É difícil criar uma comédia de situação (as chamadas sitcoms) e trazer algum frescor à narrativa, porque já vimos basicamente tudo, mesmo que, atualmente, esse tudo se limite a basicamente três séries: Friends, How I Met You Mother e The Big Bang Theory. Muitas vieram e abriram caminho, inclusive One Day at a Time, produção dos anos 1970 que fez muito sucesso na CBS e contava a história de uma mãe solteira (Bonnie Franklin) que se mudava para Indianápolis com as duas filhas adolescentes (Mackenzie Phillips e Valerie Bertinelli) e fazia amizade com o síndico do edifício onde passavam a morar (Pat Harrington Jr).
Poderia ser só mais um remake, mas a produção desenvolvida por Gloria Calderon Kellet e Mike Royce vai além de pegar atores diferentes para contar a mesma história de uma família norte-americana com problemas. Agora focado em um grupo familiar cubano-americano, One Day at a Time consegue mesclar uma história engraçada com um drama relevante para os dias atuais, tudo isso com um texto afiado, atores entrosados e piadas que funcionam. Ou seja, tudo o que gostamos em uma sitcom, mas sem ser boboca. Ainda há futuro para o formato.

Na versão do Netflix, a série é protagonizada por Justina Machado, mais conhecida por ter interpretado Vanessa Diaz em Six Feet Under. Na história, Justina é Penelope, uma ex-militar divorciada que precisa se adaptar à sua nova vida de solteira. Com ela moram sua filha adolescente e problematizadora Elena (Isabella Gomez), seu filho bastante sociável Alex (Marcel Ruiz) e sua mãe Lydia (a grande Rita Moreno, ótima), uma cubana da velha guarda que ainda guarda firmemente suas tradições. A família também conta com a ajuda de Schneider (Todd Grinnell), um solteirão convicto que mora no mesmo prédio e acaba se afeiçoando à família.

One Day at a Time consegue mesclar uma história engraçada com um drama relevante para os dias atuais, tudo isso com um texto afiado, atores entrosados e piadas que funcionam.
A série finca os pés nos valores familiares e trabalha com a mesma fórmula de sempre: risadas ao fundo e a interação dos personagens em cenários fixos.
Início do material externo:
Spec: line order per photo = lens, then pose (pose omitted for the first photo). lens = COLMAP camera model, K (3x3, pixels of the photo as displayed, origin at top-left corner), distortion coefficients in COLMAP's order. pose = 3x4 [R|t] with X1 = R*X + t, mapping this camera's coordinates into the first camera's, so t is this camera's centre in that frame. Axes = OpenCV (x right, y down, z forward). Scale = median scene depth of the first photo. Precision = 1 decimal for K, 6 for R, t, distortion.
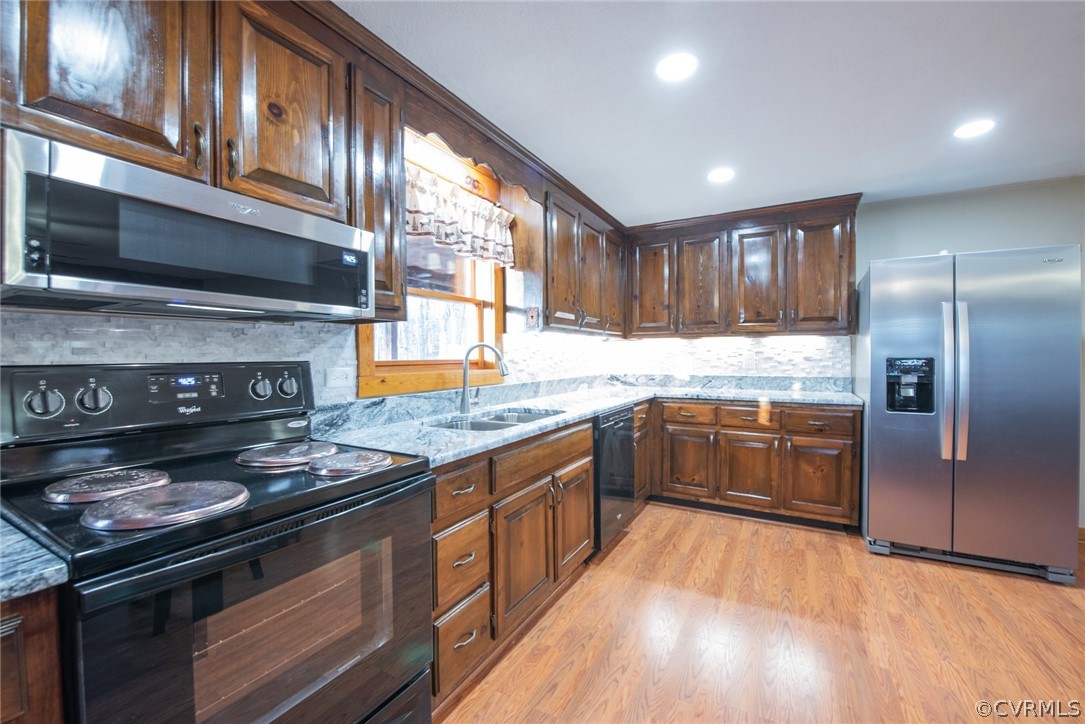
lens RADIAL K [[444.4, 0, 547.4], [0, 444.4, 359.8], [0, 0, 1]] dist [-0.011811, -0.003530]
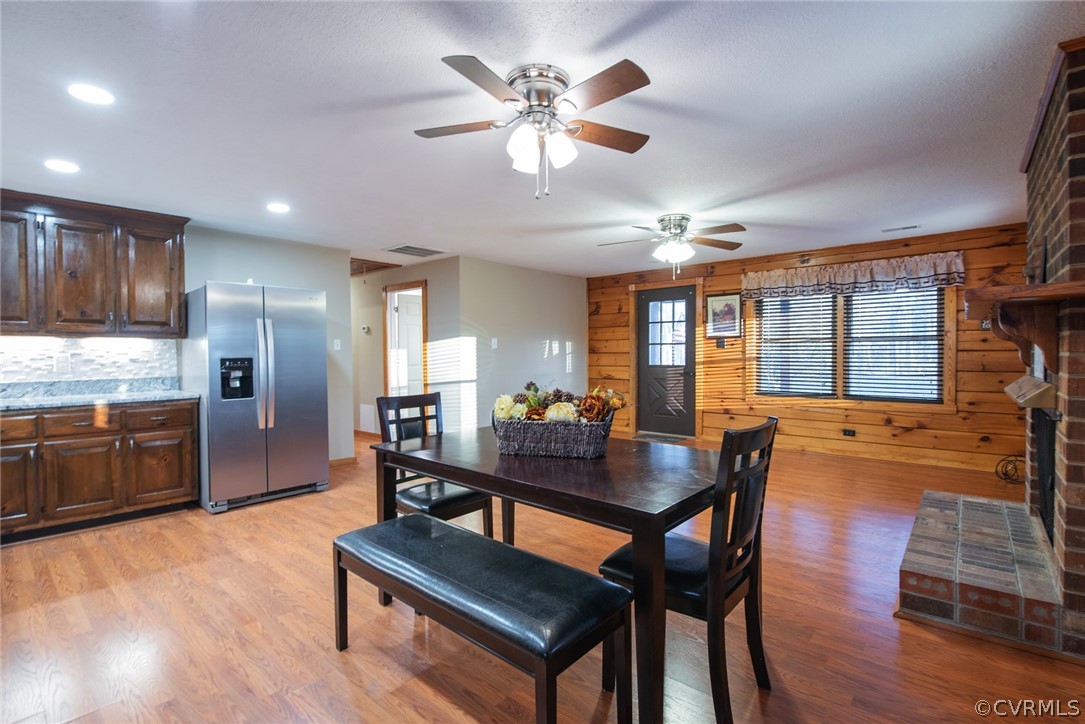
lens RADIAL K [[494.2, 0, 547.2], [0, 494.2, 360.1], [0, 0, 1]] dist [-0.009136, -0.003021]
pose [[0.206614, -0.012466, 0.978343, -0.386412], [0.018439, 0.999791, 0.008845, 0.005289], [-0.978249, 0.016212, 0.206800, -0.202197]]
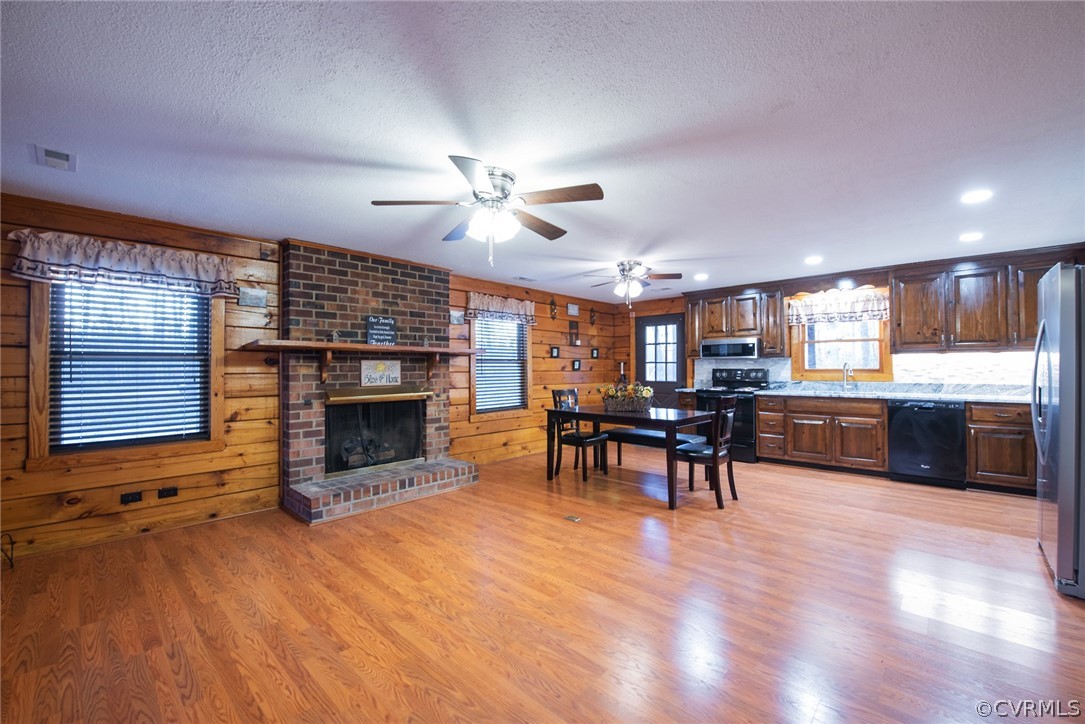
lens RADIAL K [[444.4, 0, 547.4], [0, 444.4, 359.8], [0, 0, 1]] dist [-0.011811, -0.003530]
pose [[-0.240994, -0.009430, -0.970481, 1.902105], [-0.003056, 0.999955, -0.008957, -0.016695], [0.970522, 0.000807, -0.241012, 0.045456]]
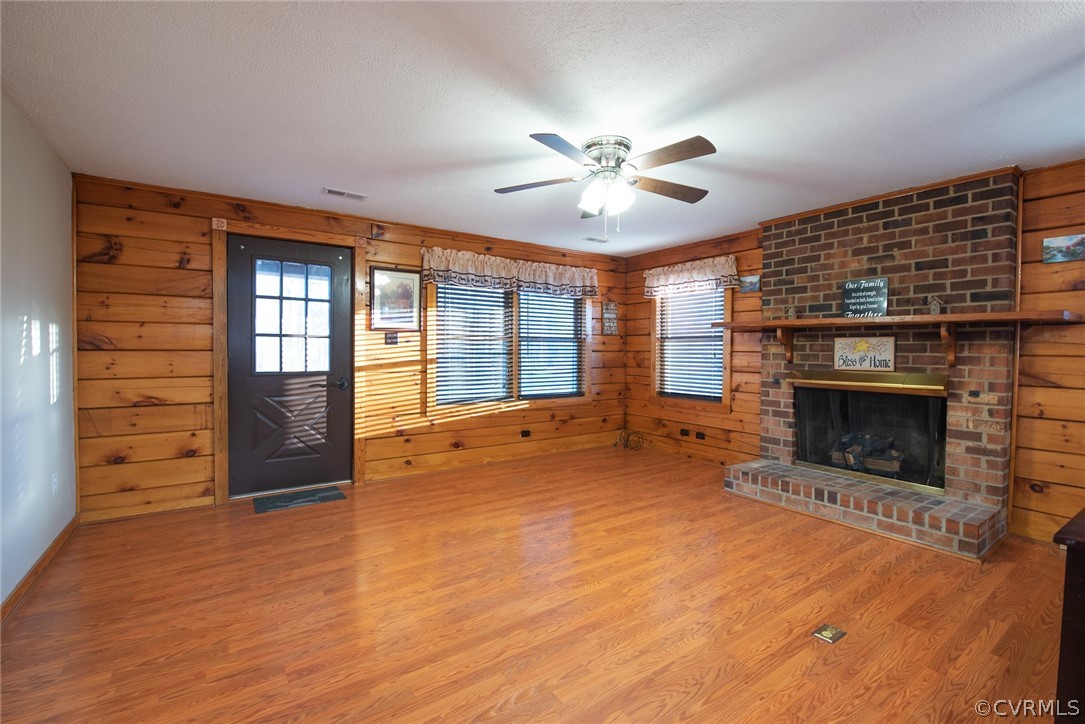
lens RADIAL K [[475.1, 0, 546.9], [0, 475.1, 360.0], [0, 0, 1]] dist [-0.008632, -0.004372]
pose [[-0.894412, -0.008780, 0.447157, 0.779836], [0.004808, 0.999561, 0.029242, -0.007704], [-0.447218, 0.028304, -0.893977, 0.589214]]
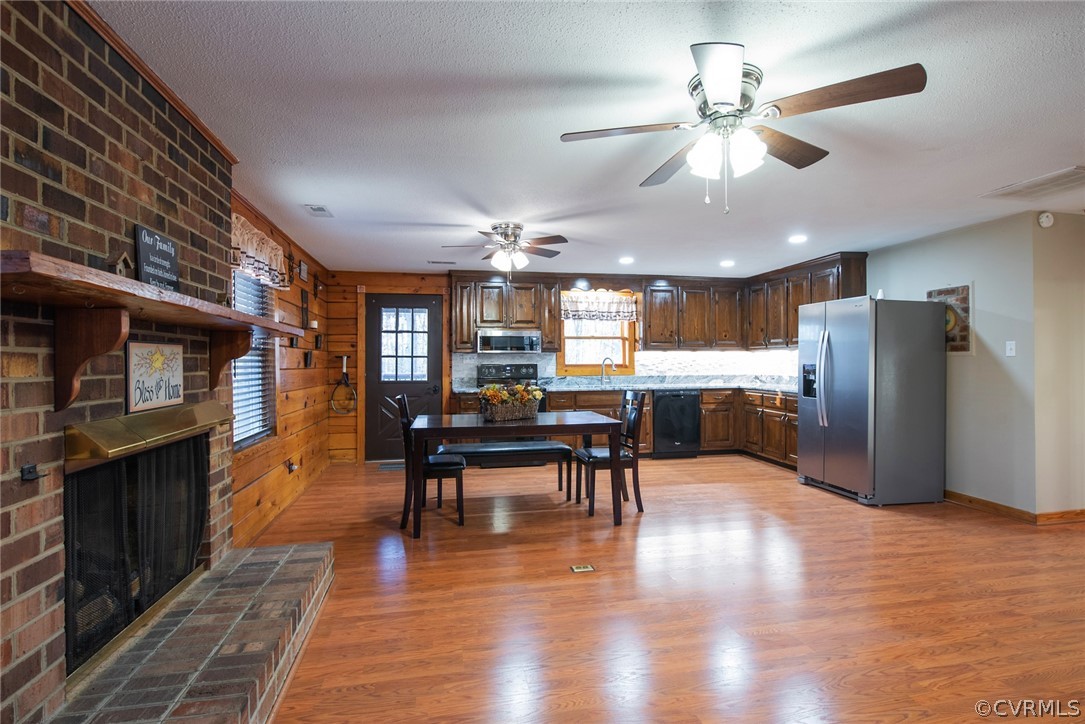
lens RADIAL K [[529.3, 0, 547.1], [0, 529.3, 359.2], [0, 0, 1]] dist [-0.013022, -0.000706]
pose [[0.649179, -0.000621, -0.760635, 1.466089], [-0.006240, 0.999962, -0.006142, -0.005115], [0.760610, 0.008734, 0.649150, -0.909903]]
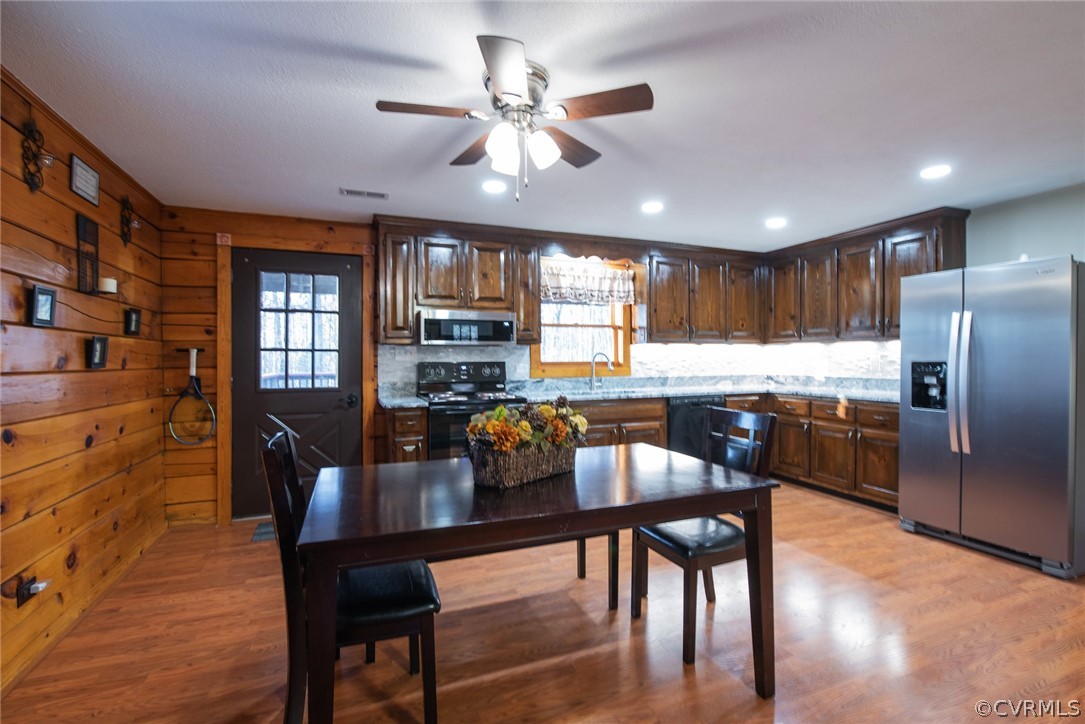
lens RADIAL K [[494.2, 0, 547.2], [0, 494.2, 360.1], [0, 0, 1]] dist [-0.009136, -0.003021]
pose [[0.777947, 0.003618, -0.628320, 0.738402], [-0.005396, 0.999985, -0.000923, -0.001710], [0.628307, 0.004108, 0.777955, -0.538271]]
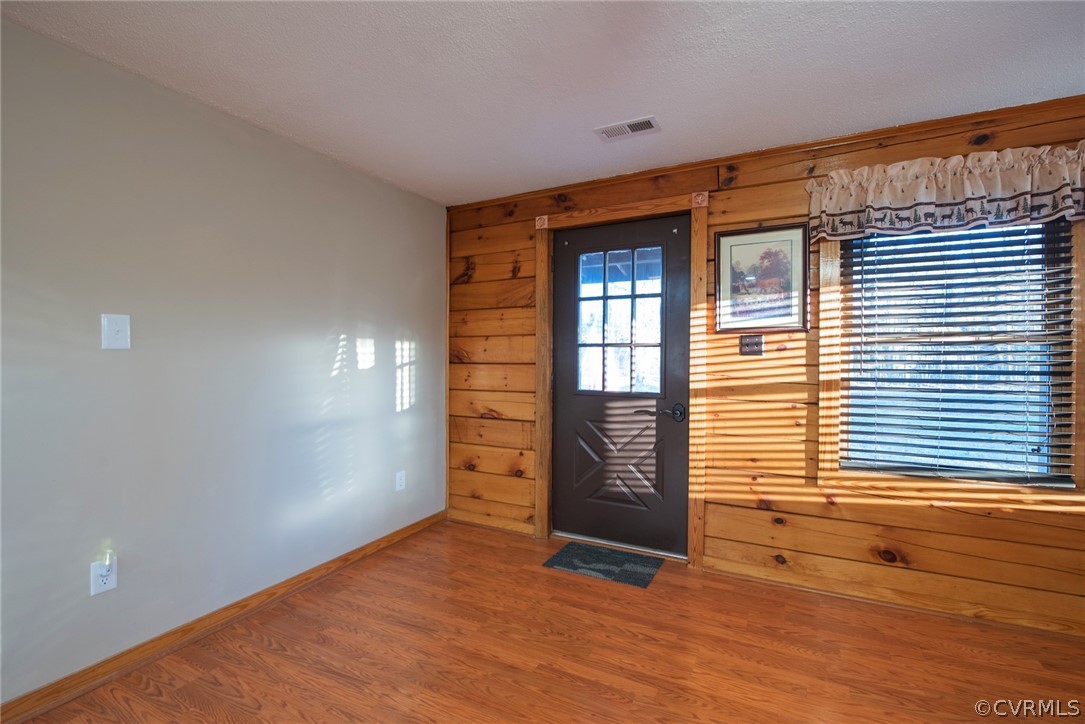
lens RADIAL K [[475.1, 0, 546.9], [0, 475.1, 360.0], [0, 0, 1]] dist [-0.008632, -0.004372]
pose [[-0.021635, 0.000767, 0.999766, 0.985243], [0.010212, 0.999948, -0.000546, -0.009285], [-0.999714, 0.010198, -0.021642, -0.099301]]
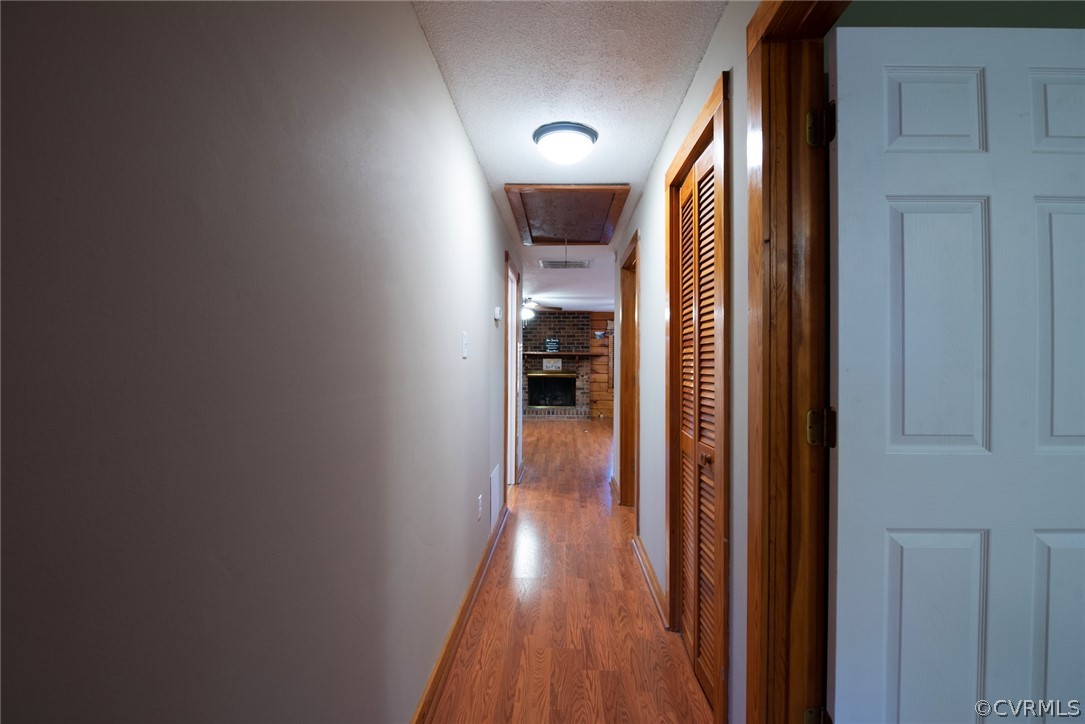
lens RADIAL K [[483.0, 0, 542.2], [0, 483.0, 360.2], [0, 0, 1]] dist [-0.011328, -0.001472]
pose [[-0.896127, -0.000113, -0.443798, 2.234918], [-0.002827, 0.999981, 0.005455, -0.034086], [0.443789, 0.006143, -0.896110, 2.289895]]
A diferença é que nada soa muito repetitivo e os clichês são trabalhados de maneira esperta. Há piadas misturadas com críticas ferrenhas, mas tudo é apresentado de forma orgânica. As risadas não incomodam, mas complementam.
One Day at a Time pega o contexto atual dos Estados Unidos e amplifica em um discurso que pode parecer inofensivo, mas diz muito (“os imigrantes fazem o trabalho duro, aqui”, diz o filho mais novo da protagonista). A adolescente Elena personifica uma pessoa um tanto quanto exagerada em suas problematizações, mas os roteiristas encontram um equilíbrio louvável dentro da narrativa. Se em determinado episódio nós rimos muito com seus discursos radicais sobre o patriarcado e meio-ambiente, no outro estamos refletindo sobre o machismo dentro do mercado de trabalho e o empoderamento feminino. A série consegue equilibrar muito bem o cômico de uma pessoa que quer lacrar 100% do tempo com personagens que discutem de maneira interessante diversos assuntos sérios, como racismo, política, preconceito, estereótipos e políticas migratórias.
O que mais chama atenção, então, é que One Day at a Time consegue ser ao mesmo tempo engraçada e política, leve e densa, com personagem que importam. Da mesma forma em que brinca com os estereótipos e nós rimos com os personagens, também exalta valores e trabalha com a representatividade de maneira responsável.
O único defeito é a exaltação exagerada aos Estados Unidos em determinadas cenas, mas com personagens tão cativantes e com um domínio da história invejável, a produção entra no hall das poucas sitcoms atuais que de fato fazem rir. E não estranhe se em meio a uma risada aparecer um nó na na garganta e uma lágrima escorrendo.